2018 Conference Presentation
Developed and, increasingly, developing countries, are struggling to attract, develop, and retain adequate numbers of direct care workers needed to meet the needs of the rapidly growing population of older people. Very little has been done to specify what knowledge, skills, attitudes and other characteristics these eldercare workers should have, beyond the basic skills training they receive for their certification as nursing assistants or home health aides. Aware of the growing complexity of direct care work, this preliminary study set out to identify the higher-level skills and qualities common among effective direct care workers in today’s senior care.
To accomplish this, the team reviewed several hundred articles, in both academic and trade publications. We then interviewed researchers, managers of senior care organizations, and direct care workers, in order to understand how these three different groups of experts view and conceptualize frontline workers’ key skills and characteristics.
Many of the studies reviewed for this project discussed the need for training and support to engender person-centered approaches among workers, while the expert informants universally considered empathy and compassion, as well as patience, emotional intelligence, cultural competence, and maturity to be crucial characteristics that were already present in many if not most workers who make caregiving their career. Perhaps more surprising was the extent to which both the literature and experts, including direct care workers themselves, found that health-related knowledge and technical skills were important for high quality elder care.
Most surprising of all was the sheer numbers of skills and characteristics found to be essential for quality care. Contrary to conventional wisdom, providing effective and person-centered direct care requires a wide array of knowledge, high-level skills, as well as attitudes regarding person-centered care.
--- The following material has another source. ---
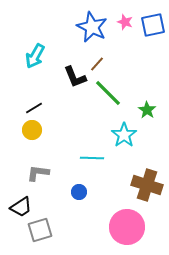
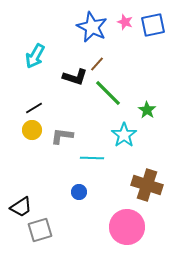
black L-shape: rotated 50 degrees counterclockwise
gray L-shape: moved 24 px right, 37 px up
This presentation will report on a Delphi Study which collected data from three sets of experts (researchers, supervisors, and direct care workers) regarding the importance and operationalization of high-level characteristics of frontline workers. Based on their responses and a review of the literature regarding knowledge, skills, attitudes and other characteristics (KSAOCs) of direct care workers, we have identified five clusters that have been hypothesized to be important to the well-being of older people receiving services:
1. Knowledge, especially theoretical understanding of the chronic diseases from which their clients/residents may be suffering, and an appreciation of end-of-life psycho-biological processes
2. Skills, such as those taught in CNA, HHA and Personal Care training classes
3. Attitudes, like commitment to caregiving; the belief that helping older people is meaningful work
4. Interpersonal Capabilities: empathy, ability to forge authentic relationships, understanding and respecting each client’s preferences regarding their care routines
5. Other Characteristics, such as dependability, ability to maintain equanimity in the face of difficult situations
Policy implications of this study include need for additional pre-employment and ongoing training, and adequate wages and benefits to attract and retain people with the skills and characteristics needed to be effective in this challenging career. Further research is planned to measure the correlation between specific skill clusters and outcomes for subgroups of older people in various settings and specified medical conditions.